“It is good that the Commission is now opening up regulation in the automotive sector following the clear signal from the federal government,” Merz told BILD, a sister publication of POLITICO in the Axel Springer Group, on Tuesday. Weber, too, celebrated the result to BILD, heralding it as the product of late-night talks with Commission President Ursula von der Leyen, who also hails from the EPP.
The partnership between the two German heavyweights was cemented at January’s EPP leaders’ summit in Berlin. There, Merz flaunted his ties to Europe’s center-right elite — including von der Leyen — to impress domestic voters, while Weber flexed his party muscle by delivering a parade of prime ministers to Merz’s doorstep, bolstering his own grip on the EPP.

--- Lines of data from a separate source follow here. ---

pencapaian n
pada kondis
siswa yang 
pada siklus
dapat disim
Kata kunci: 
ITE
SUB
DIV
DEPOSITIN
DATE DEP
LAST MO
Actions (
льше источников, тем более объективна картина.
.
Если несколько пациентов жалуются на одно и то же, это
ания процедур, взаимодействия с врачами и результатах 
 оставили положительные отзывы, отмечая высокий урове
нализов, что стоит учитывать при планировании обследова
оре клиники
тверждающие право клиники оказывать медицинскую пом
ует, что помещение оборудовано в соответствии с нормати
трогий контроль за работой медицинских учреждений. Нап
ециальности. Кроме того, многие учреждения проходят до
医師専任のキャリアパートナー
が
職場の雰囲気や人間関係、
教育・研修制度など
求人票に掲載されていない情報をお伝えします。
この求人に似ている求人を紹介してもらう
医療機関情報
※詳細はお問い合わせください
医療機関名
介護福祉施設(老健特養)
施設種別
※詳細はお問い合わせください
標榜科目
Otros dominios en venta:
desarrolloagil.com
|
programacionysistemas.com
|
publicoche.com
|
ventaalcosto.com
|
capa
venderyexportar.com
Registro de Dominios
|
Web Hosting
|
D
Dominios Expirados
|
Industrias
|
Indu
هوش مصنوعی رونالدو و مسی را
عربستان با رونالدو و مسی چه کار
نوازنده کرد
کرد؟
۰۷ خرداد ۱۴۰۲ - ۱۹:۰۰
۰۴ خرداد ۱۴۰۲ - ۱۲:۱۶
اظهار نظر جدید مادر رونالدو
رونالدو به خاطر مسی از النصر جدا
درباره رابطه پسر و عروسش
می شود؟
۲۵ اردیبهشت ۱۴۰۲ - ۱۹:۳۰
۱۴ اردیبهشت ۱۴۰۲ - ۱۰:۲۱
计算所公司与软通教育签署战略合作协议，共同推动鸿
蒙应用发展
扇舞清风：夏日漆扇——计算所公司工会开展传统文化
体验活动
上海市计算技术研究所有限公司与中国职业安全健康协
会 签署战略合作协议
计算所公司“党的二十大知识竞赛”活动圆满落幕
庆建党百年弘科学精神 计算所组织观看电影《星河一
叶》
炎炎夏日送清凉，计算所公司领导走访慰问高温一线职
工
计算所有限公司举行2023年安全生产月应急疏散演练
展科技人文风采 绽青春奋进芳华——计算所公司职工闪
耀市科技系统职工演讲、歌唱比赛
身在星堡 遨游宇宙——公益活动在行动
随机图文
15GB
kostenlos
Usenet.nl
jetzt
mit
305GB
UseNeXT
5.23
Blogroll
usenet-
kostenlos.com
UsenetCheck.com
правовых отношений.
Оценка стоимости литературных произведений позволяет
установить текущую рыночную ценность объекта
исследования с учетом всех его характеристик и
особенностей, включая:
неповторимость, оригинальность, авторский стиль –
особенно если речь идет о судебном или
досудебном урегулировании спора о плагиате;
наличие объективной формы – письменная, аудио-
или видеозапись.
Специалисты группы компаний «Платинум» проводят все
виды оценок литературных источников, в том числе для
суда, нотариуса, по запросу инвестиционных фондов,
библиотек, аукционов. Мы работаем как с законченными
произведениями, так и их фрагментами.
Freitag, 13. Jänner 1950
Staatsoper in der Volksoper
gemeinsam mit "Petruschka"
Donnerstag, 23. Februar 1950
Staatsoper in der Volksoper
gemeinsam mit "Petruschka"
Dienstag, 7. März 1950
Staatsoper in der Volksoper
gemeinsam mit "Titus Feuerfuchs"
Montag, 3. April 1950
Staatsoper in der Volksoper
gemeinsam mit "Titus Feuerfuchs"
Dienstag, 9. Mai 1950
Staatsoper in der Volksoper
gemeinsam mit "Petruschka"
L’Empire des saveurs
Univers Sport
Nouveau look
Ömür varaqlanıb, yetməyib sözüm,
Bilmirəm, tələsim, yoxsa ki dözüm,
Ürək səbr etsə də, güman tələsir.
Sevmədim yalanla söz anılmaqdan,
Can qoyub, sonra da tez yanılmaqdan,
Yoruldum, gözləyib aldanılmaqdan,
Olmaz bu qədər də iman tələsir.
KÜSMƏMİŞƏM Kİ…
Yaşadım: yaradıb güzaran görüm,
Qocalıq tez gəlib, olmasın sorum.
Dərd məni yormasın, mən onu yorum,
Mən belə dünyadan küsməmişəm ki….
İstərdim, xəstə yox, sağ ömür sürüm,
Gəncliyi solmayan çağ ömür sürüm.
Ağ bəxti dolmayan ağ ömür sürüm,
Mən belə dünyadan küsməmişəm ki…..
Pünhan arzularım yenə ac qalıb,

Weber said the EPP’s achievements under his leadership address the issues that drive Europe’s voters toward the far right. “My plan and my ambitions as EPP leader were clear: I want to stop populism in Europe … I want to take away the reasons of attack, the points of attack from the populists against Europe,” he told a press conference on Tuesday.
The biggest victory for Merz and Weber has been to secure a Commission proposal reversing the EU’s de facto combustion engine ban by lowering the emission reduction target for car producers from 100 percent to 90 percent.
Both publicly celebrated the move last week before it was officially announced, irking the liberals and the center-left, who saw it as von der Leyen giving her own party concessions behind closed doors.
Weber going to the press and calling victory “even before it is decided in the Commission’s college … is unacceptable,” said Renew Europe chief Valérie Hayer.